(Your objective): Which lines of the material hold the word "down"? Copy each one.

(Records for the task):
⁂
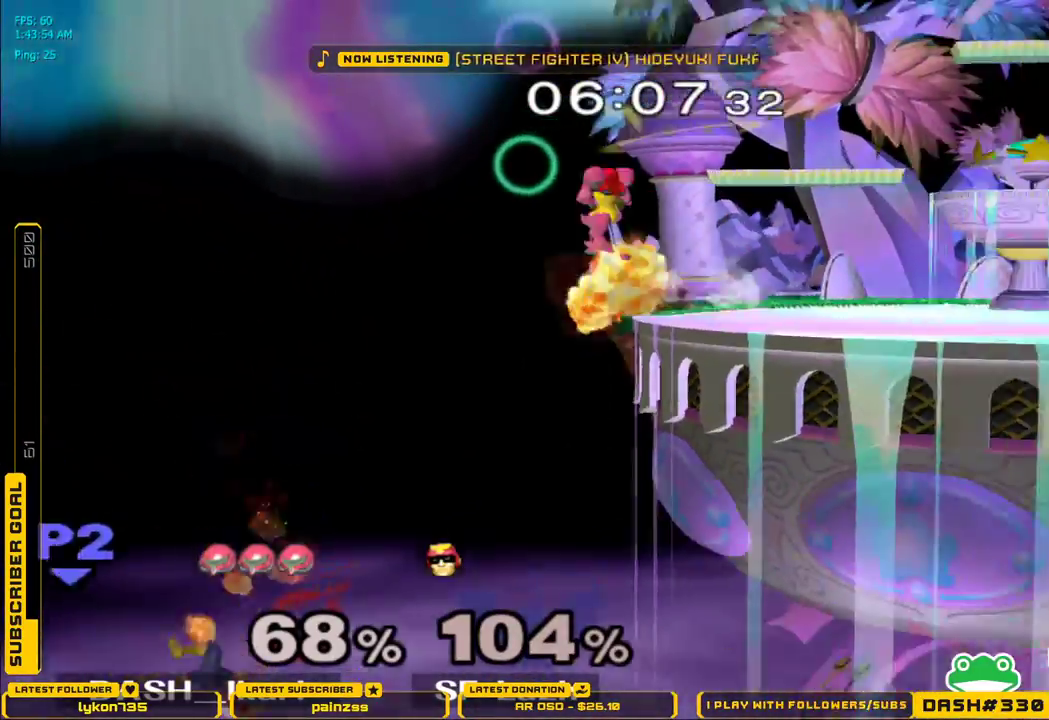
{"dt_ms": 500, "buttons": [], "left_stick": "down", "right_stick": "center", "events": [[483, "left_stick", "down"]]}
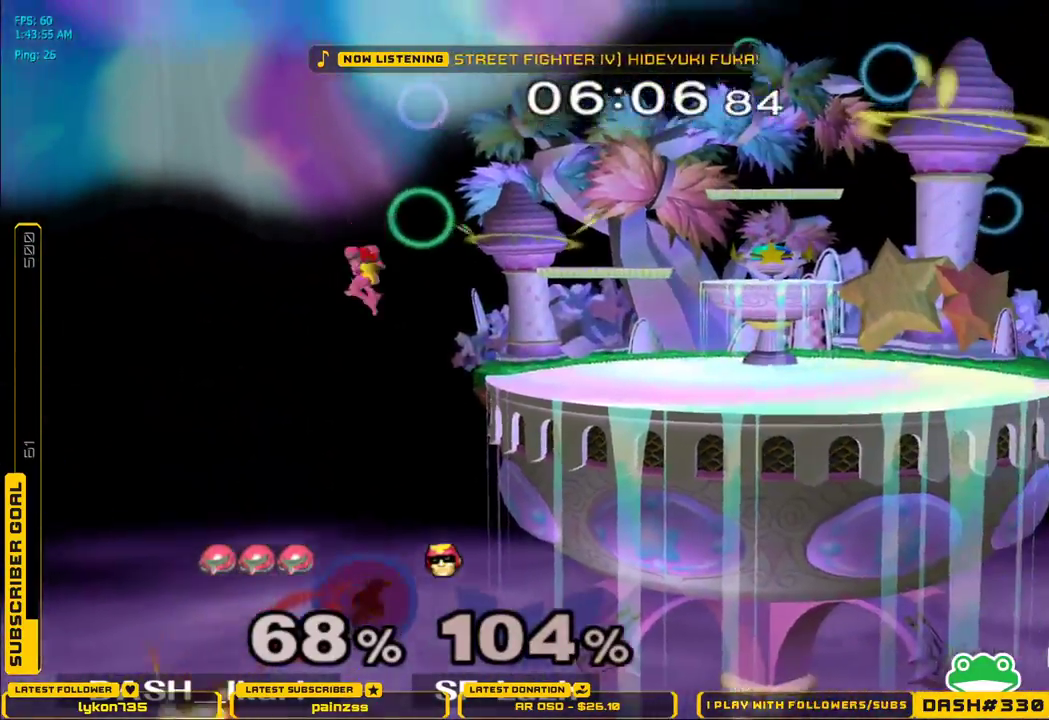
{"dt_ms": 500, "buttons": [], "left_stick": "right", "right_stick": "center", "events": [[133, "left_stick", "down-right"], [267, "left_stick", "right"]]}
⁂
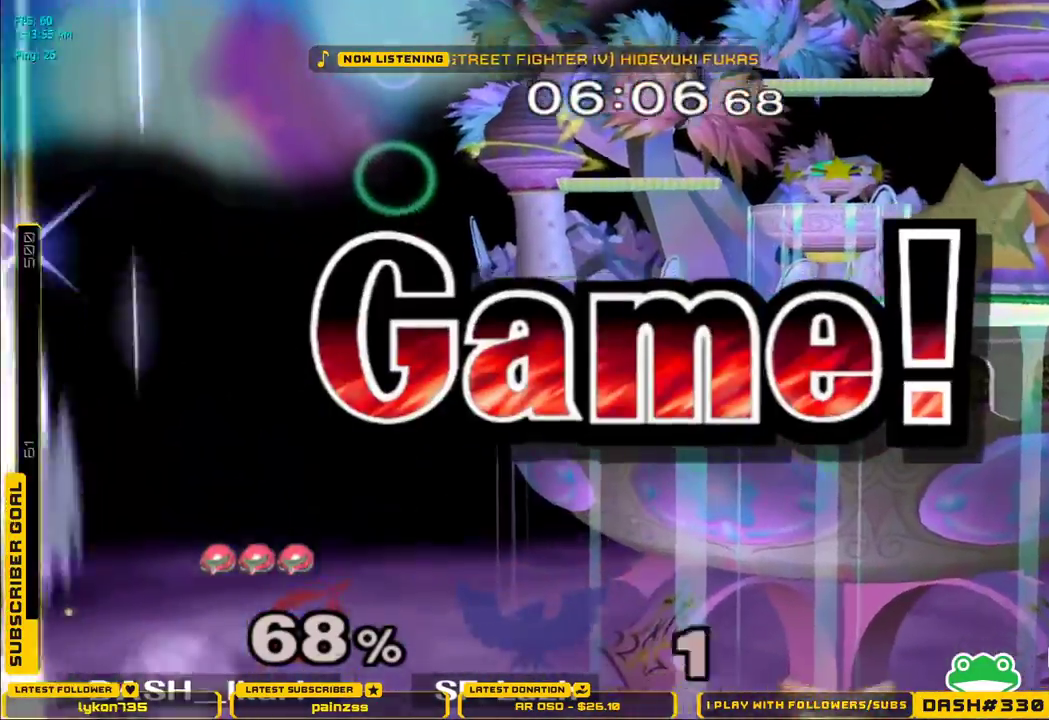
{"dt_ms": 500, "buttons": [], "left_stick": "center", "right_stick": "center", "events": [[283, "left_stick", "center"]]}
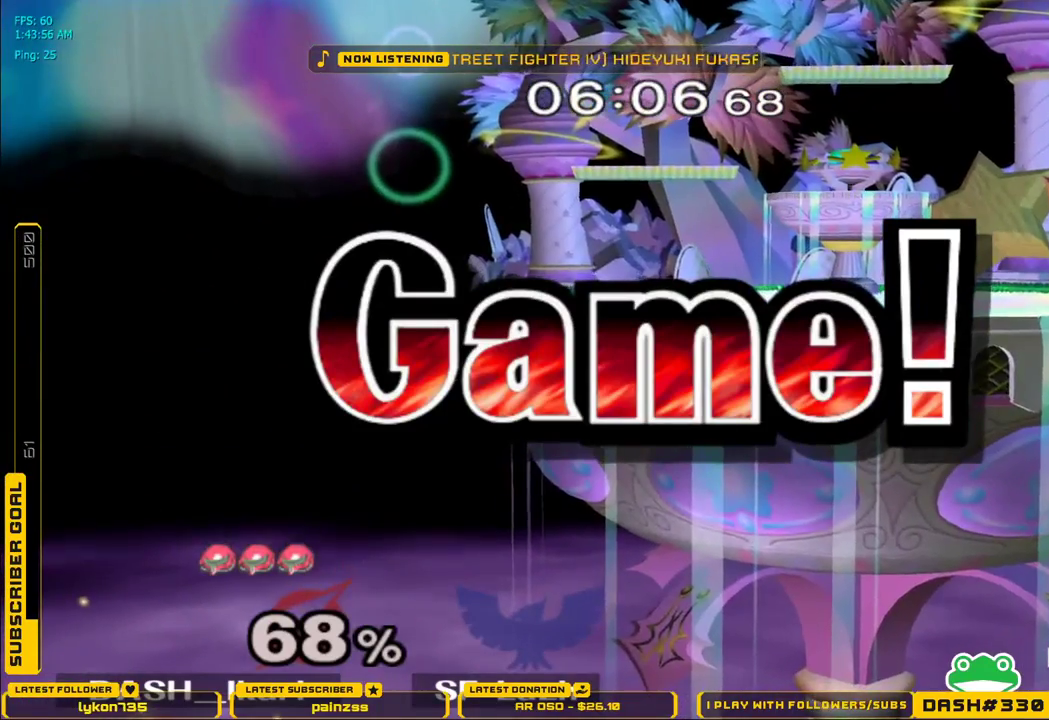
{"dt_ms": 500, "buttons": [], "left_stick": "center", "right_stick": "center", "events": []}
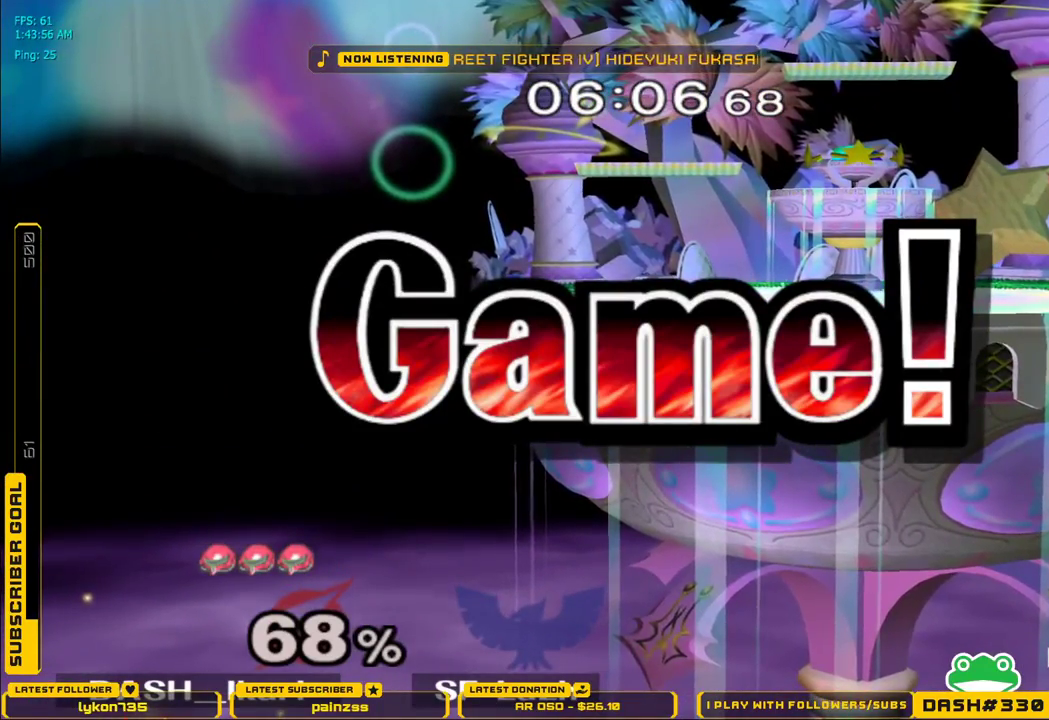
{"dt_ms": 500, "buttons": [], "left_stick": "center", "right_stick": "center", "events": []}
⁂
(Reply):
{"dt_ms": 500, "buttons": [], "left_stick": "down", "right_stick": "center", "events": [[483, "left_stick", "down"]]}
{"dt_ms": 500, "buttons": [], "left_stick": "right", "right_stick": "center", "events": [[133, "left_stick", "down-right"], [267, "left_stick", "right"]]}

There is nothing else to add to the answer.